203 patients, with a median age of 31 years; 46% of patients were male, and 80% of patients were white. GTR was performed in 47% of patients, with the remainder receiving STR. Adjuvant RT was delivered to 15% of patients, including 9% after GTR and 20% after STR (P = .018). Age, sex, race, diagnosis year, World Health Organization (WHO) grade, and tumor size were not significantly associated with GTR or RT utilization. OS was 87% at 5 years for all patients, with a median follow-up of 39 months. There was no significant OS benefit with GTR compared with STR (89% vs 86%; P = .82). There was also no significant OS benefit with RT after either GTR (86% with RT vs 90% without RT at 5 years; P = .76) or STR (79% with RT vs 89% without RT at 5 years; P = .53) 5).

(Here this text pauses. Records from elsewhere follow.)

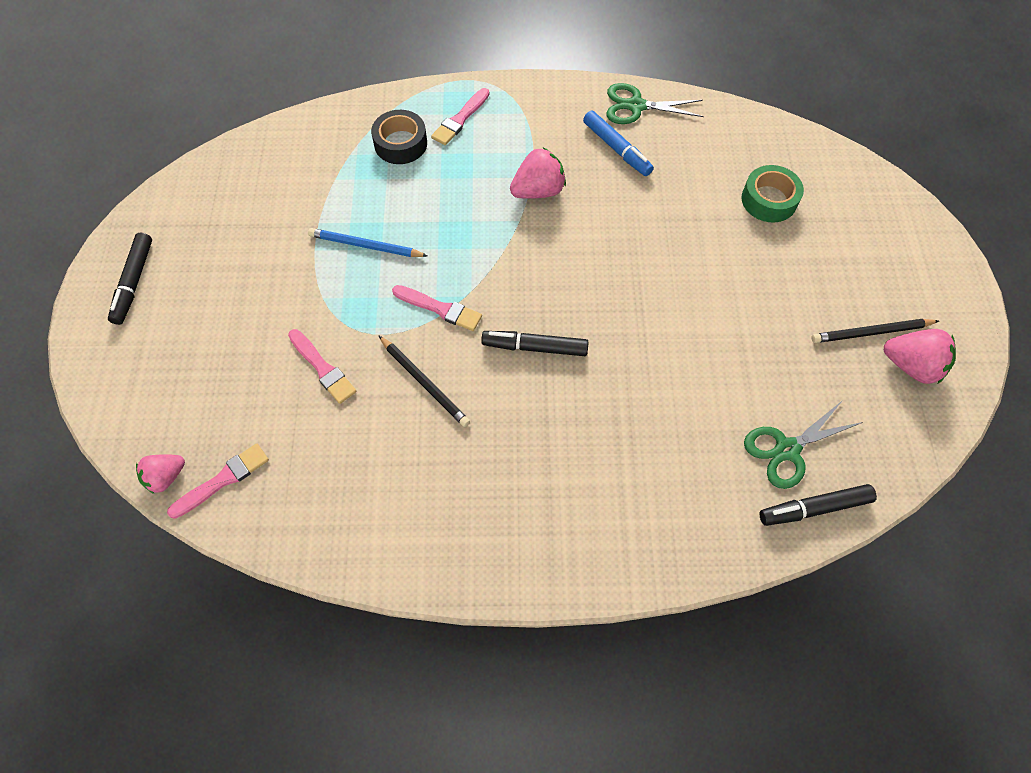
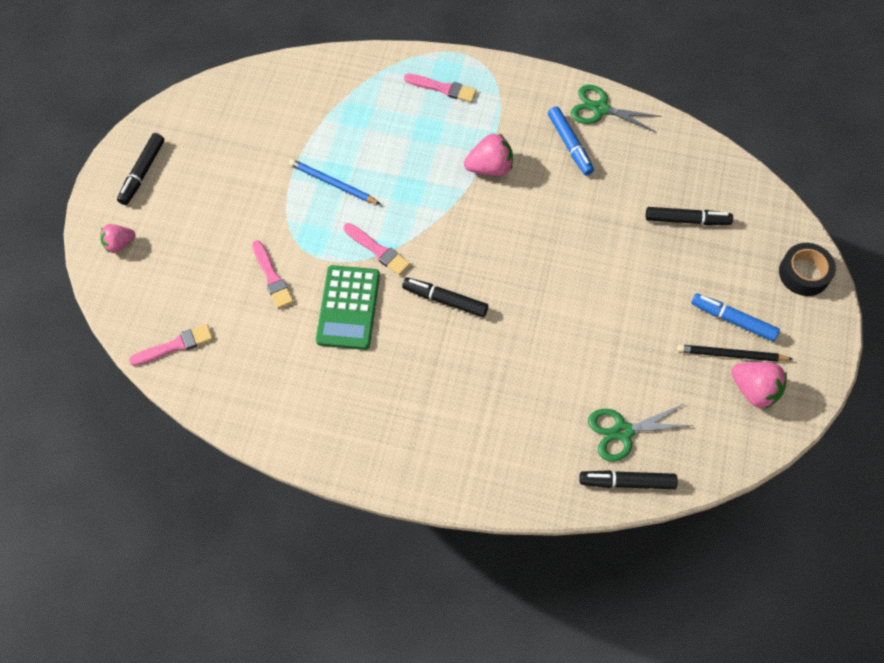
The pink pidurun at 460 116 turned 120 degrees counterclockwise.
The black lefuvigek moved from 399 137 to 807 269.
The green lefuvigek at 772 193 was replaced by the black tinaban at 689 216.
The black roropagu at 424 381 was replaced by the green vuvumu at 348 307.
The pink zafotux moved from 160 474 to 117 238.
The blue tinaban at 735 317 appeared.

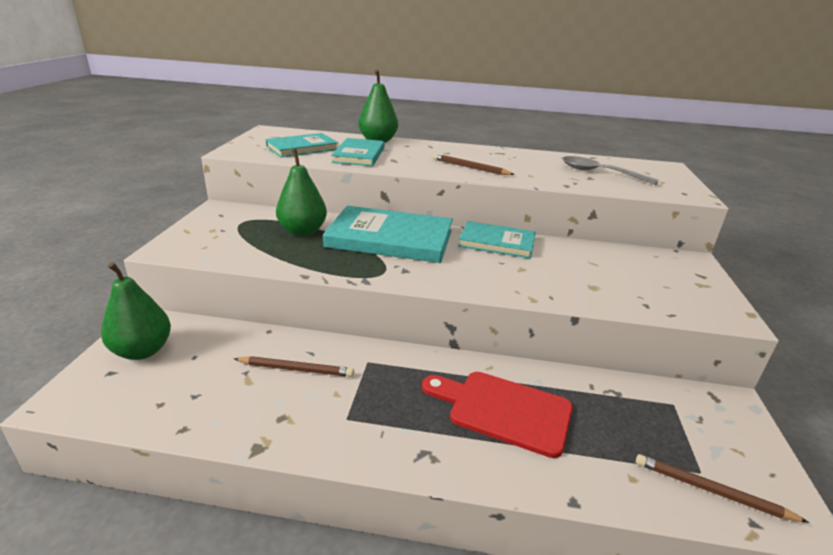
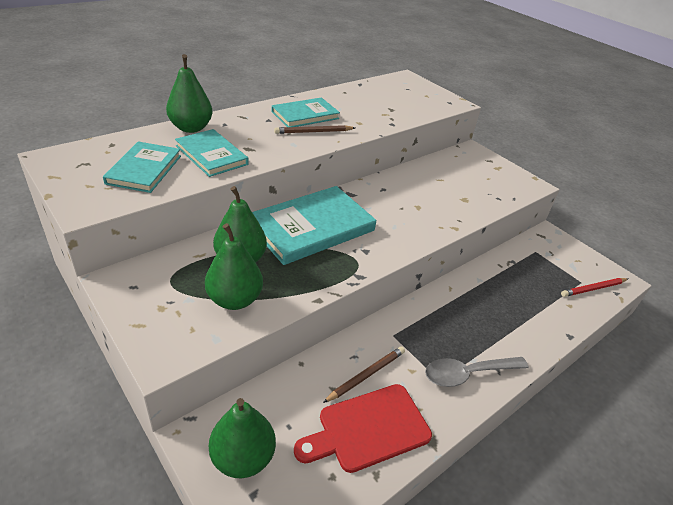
The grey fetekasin moved from 610 170 to 477 372.
The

Xiong et al. described and analyzed the clinical, radiological, operational and outcome data of 13 cases of huge intraventricular CNs, and discussed the treatment strategies in this study. All huge CNs (n=13) in the study were located in bilateral lateral ventricle with diameter ≥5.0 cm and had a broad-based attachment to at least one side of the ventricle wall. All patients received craniotomy to remove the tumor through transcallosal or transcortical approach and CNs were of typical histologic and immunohistochemical features. Adjuvant therapies including conventional radiation therapy (RT) or gamma knife radiosurgery (GKRS) were also performed postoperatively. Transcallosal and transcortical approaches were used in 8 and 5 patients, respectively. Two patients died within one month after operation and 3 patients with gross total resection (GTR) were additionally given a decompressive craniectomy (DC) and/or ventriculoperitoneal shunt (VPS) as the salvage therapy. Six patients received GTR(+RT) and 7 patients received subtotal resection (STR)(+GKRS). Eight patients suffered serious complications such as hydrocephalus, paralysis and seizure after operation, and patients who underwent GTR showed worse functional outcome [less Karnofsky performance scale (KPS) scores] than those having STR(+GKRS) during the follow-up period. The clinical outcome of huge CNs seemed not to be favorable as that described in previous reports. Surgical resection for huge CNs should be meticulously considered to guarantee the maximum safety. Better results were achieved in STR(+GKRS) compared with GTR(+RT) for huge CNs, suggesting that STR(+GKRS) may be a better treatment choice. The recurrent or residual tumor can be treated with GKRS effectively 6).